While Kikuko has been changing his diapers, caring for him at night has been difficult due to the loss of electricity. And while his bathing is normally taken care of through day service care, wiping him down with a wet cloth is now all that Kikuko can manage.

"How long is this going to go on?" she asked, as she contemplated the uncertainty of their situation.

Tomiko Baba, 84, a resident of Kumamoto's Higashi Ward who has Parkinson's disease, evacuated by car to the gymnasium of a local junior high school together with her daughter Kyoko, 50, with whom she lives, after furniture in their home toppled over in the earthquake that occurred in the early hours of April 16.

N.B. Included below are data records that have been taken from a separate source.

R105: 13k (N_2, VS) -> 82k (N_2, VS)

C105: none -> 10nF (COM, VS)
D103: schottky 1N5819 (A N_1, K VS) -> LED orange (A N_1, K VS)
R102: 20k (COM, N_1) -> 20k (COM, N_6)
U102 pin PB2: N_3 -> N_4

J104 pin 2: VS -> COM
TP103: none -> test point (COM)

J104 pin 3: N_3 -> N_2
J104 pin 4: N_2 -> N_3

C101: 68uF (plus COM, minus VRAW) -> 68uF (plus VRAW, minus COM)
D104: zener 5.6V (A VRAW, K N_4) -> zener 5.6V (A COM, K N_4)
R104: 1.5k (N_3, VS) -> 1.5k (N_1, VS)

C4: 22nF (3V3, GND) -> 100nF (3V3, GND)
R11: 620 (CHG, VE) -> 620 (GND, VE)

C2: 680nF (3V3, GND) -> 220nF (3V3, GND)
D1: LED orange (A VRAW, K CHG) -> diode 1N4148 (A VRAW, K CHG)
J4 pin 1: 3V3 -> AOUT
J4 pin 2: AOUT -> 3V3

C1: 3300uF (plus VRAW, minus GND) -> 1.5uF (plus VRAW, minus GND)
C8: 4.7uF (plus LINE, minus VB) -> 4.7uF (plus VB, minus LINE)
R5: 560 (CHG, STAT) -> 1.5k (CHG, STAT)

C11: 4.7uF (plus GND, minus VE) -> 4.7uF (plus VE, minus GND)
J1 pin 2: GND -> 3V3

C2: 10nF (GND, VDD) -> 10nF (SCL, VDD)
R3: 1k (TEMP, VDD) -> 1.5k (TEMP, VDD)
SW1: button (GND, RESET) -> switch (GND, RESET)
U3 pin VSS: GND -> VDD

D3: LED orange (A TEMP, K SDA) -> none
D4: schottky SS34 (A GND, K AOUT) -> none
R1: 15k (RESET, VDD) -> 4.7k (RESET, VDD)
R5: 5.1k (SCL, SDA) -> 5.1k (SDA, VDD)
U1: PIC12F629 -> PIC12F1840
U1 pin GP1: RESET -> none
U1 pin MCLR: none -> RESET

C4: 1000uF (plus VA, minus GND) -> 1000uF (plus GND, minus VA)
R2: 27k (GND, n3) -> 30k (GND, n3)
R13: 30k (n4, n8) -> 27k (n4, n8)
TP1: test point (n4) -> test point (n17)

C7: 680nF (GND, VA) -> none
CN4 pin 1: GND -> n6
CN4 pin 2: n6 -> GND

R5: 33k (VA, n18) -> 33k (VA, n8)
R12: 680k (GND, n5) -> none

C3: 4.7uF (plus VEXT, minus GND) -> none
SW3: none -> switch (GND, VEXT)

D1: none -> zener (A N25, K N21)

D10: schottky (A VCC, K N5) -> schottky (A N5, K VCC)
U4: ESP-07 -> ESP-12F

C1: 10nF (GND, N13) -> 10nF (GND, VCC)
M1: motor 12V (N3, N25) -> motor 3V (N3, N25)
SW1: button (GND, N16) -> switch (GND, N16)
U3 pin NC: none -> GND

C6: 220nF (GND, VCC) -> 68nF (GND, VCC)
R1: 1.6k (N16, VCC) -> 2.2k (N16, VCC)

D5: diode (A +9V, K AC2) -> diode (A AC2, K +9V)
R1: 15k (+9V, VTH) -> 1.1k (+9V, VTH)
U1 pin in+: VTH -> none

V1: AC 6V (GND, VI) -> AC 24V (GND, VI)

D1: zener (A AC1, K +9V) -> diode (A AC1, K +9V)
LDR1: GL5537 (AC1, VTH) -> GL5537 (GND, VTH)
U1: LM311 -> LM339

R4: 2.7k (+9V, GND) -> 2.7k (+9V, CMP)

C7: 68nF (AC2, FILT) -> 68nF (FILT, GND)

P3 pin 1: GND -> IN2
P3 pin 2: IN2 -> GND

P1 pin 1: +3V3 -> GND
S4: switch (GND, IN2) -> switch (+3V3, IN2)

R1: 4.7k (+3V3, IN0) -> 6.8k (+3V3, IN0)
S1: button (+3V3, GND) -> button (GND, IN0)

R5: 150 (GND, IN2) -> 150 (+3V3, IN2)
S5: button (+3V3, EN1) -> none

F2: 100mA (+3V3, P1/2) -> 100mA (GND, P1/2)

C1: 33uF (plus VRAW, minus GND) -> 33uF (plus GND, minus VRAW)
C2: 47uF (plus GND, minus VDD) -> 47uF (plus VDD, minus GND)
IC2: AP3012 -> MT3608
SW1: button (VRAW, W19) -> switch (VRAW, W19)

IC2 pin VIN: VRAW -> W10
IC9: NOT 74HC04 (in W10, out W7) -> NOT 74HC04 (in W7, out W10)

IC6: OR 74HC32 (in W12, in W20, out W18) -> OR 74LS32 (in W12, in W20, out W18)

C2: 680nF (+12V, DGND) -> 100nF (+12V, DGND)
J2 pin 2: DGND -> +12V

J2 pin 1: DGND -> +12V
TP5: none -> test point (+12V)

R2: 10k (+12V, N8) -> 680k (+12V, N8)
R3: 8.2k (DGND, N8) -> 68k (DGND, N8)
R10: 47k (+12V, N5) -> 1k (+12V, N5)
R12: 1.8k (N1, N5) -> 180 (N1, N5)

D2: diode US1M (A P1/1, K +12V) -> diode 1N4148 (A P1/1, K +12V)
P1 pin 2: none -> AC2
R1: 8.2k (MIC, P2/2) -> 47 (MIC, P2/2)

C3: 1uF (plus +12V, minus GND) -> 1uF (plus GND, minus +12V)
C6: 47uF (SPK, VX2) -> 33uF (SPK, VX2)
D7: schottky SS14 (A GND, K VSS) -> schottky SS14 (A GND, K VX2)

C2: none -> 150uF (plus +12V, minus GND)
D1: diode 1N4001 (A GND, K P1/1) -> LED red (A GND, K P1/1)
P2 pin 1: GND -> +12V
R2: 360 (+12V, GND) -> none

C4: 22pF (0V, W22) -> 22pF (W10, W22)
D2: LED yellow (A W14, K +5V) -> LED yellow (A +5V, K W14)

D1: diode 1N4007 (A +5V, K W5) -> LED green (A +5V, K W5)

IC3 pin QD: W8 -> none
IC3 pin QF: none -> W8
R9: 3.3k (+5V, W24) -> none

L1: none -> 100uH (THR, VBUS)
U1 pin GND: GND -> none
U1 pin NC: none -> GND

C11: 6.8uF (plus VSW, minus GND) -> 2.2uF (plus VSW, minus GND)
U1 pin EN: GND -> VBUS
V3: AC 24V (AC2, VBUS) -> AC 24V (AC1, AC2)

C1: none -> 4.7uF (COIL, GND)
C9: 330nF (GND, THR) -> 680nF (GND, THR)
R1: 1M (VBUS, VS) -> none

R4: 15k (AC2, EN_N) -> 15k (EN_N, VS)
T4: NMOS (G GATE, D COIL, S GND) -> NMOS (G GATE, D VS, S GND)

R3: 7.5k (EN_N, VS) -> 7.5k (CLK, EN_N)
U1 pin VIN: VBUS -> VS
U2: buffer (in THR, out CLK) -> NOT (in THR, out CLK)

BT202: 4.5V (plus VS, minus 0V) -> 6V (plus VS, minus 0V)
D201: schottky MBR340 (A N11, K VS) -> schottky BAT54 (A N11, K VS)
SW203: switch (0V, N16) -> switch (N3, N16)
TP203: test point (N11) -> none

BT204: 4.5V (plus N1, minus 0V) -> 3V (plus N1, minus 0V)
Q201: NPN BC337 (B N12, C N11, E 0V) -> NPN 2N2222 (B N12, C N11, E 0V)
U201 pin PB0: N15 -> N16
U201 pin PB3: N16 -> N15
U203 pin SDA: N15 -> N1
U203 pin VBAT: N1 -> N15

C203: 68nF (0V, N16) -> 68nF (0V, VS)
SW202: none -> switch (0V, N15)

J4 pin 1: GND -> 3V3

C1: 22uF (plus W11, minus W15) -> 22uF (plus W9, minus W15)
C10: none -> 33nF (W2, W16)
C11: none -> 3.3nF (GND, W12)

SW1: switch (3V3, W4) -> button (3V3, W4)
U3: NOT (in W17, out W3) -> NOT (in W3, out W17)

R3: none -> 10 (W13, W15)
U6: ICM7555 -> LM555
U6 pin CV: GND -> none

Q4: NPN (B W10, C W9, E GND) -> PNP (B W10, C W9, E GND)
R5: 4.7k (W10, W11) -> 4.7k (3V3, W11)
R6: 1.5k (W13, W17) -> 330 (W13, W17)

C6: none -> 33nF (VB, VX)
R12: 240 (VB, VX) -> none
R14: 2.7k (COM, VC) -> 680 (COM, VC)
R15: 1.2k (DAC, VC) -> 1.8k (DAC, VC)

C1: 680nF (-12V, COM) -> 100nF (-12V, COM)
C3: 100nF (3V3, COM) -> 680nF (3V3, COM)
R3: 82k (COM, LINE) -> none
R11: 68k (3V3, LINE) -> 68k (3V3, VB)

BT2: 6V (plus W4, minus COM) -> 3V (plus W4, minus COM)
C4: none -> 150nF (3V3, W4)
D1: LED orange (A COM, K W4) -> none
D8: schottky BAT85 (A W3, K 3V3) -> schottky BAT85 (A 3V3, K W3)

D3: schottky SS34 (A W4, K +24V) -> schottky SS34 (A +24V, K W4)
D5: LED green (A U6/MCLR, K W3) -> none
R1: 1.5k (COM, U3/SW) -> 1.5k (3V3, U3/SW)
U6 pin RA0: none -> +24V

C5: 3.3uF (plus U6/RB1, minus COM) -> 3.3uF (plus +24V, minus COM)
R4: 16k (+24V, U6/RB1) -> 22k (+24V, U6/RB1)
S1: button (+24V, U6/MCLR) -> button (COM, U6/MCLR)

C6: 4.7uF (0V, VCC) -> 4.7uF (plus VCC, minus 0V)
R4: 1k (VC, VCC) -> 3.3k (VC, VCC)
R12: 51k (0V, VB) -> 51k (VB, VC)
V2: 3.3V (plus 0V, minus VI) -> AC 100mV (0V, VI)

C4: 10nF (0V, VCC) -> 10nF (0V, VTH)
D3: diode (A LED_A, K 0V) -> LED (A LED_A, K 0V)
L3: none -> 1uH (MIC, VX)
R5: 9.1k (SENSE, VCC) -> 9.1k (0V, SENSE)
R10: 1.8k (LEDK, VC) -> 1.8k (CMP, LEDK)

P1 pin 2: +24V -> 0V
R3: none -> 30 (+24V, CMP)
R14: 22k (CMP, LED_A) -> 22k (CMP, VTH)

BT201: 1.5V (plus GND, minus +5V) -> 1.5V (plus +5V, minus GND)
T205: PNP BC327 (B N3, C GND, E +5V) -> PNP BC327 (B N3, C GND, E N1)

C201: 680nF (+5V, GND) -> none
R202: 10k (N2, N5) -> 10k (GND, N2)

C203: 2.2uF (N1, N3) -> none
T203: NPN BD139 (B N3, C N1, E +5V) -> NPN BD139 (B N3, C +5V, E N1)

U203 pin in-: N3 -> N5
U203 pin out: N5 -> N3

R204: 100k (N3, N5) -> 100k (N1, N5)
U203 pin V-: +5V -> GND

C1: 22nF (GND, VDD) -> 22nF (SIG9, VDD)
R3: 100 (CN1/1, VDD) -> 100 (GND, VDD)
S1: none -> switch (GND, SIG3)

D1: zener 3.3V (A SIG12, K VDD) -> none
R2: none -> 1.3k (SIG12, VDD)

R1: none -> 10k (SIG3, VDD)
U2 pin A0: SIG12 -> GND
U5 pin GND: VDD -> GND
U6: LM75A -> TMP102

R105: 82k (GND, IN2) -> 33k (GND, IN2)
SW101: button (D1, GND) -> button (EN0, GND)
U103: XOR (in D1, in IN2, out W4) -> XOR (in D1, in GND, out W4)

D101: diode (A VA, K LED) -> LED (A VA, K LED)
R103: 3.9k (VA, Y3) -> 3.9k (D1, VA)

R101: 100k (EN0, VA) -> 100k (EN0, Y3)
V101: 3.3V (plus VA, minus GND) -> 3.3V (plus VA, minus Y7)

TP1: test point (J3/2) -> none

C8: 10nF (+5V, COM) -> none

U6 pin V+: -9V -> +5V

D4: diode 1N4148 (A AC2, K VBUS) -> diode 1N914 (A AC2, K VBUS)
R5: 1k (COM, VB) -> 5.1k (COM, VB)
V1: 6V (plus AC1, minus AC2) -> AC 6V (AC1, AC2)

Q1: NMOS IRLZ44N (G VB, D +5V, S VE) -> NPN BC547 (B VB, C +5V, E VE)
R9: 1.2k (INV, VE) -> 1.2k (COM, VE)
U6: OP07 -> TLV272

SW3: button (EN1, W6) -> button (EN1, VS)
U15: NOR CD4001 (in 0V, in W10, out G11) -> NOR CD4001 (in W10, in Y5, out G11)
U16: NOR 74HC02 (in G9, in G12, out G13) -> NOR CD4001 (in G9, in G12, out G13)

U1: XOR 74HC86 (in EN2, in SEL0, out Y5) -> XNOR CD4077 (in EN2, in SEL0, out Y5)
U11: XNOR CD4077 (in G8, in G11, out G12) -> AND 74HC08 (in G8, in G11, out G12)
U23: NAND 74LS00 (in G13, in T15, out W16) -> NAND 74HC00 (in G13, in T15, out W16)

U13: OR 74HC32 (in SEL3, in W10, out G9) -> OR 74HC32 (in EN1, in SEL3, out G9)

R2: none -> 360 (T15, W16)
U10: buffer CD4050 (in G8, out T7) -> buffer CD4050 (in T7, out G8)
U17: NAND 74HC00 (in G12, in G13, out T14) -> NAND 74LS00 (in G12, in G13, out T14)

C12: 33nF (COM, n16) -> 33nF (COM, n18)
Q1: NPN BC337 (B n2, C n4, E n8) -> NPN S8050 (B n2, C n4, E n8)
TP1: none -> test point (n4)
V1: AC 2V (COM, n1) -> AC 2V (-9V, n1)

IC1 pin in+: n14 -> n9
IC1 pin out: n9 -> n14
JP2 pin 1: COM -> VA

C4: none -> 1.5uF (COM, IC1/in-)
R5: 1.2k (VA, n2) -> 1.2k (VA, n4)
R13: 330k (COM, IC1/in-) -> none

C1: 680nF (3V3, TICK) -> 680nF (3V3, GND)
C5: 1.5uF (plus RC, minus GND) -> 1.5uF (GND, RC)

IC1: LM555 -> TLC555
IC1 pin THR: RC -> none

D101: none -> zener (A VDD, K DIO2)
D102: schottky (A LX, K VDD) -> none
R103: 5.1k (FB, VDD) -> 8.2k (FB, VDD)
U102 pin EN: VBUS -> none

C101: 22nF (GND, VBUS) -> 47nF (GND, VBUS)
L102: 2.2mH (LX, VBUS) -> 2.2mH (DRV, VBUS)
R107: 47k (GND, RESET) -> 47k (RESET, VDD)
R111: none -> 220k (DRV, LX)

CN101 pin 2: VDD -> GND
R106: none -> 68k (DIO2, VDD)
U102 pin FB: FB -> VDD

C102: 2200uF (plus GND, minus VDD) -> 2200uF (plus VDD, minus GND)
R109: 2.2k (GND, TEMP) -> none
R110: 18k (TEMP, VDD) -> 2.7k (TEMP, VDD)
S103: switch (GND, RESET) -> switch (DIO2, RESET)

"She's unstable emotionally, and seems to be unable to relax and get to sleep," her daughter commented, saying that they had spent the night in their car.

Baba, who uses a wheelchair, notes that it is difficult to use the toilets at the emergency shelter. "I am trying not to use the bathroom," she commented. "And I just want a place where I can lay down and rest."

The Kumamoto Municipal Government opened 10 shelters on April 16 that would be easier for individuals with disabilities to navigate, but as of April 17, only 13 people were utilizing them. The reason appears to be a lack of knowledge about their existence, so municipal officials are going around regular emergency shelters to inform disabled evacuees.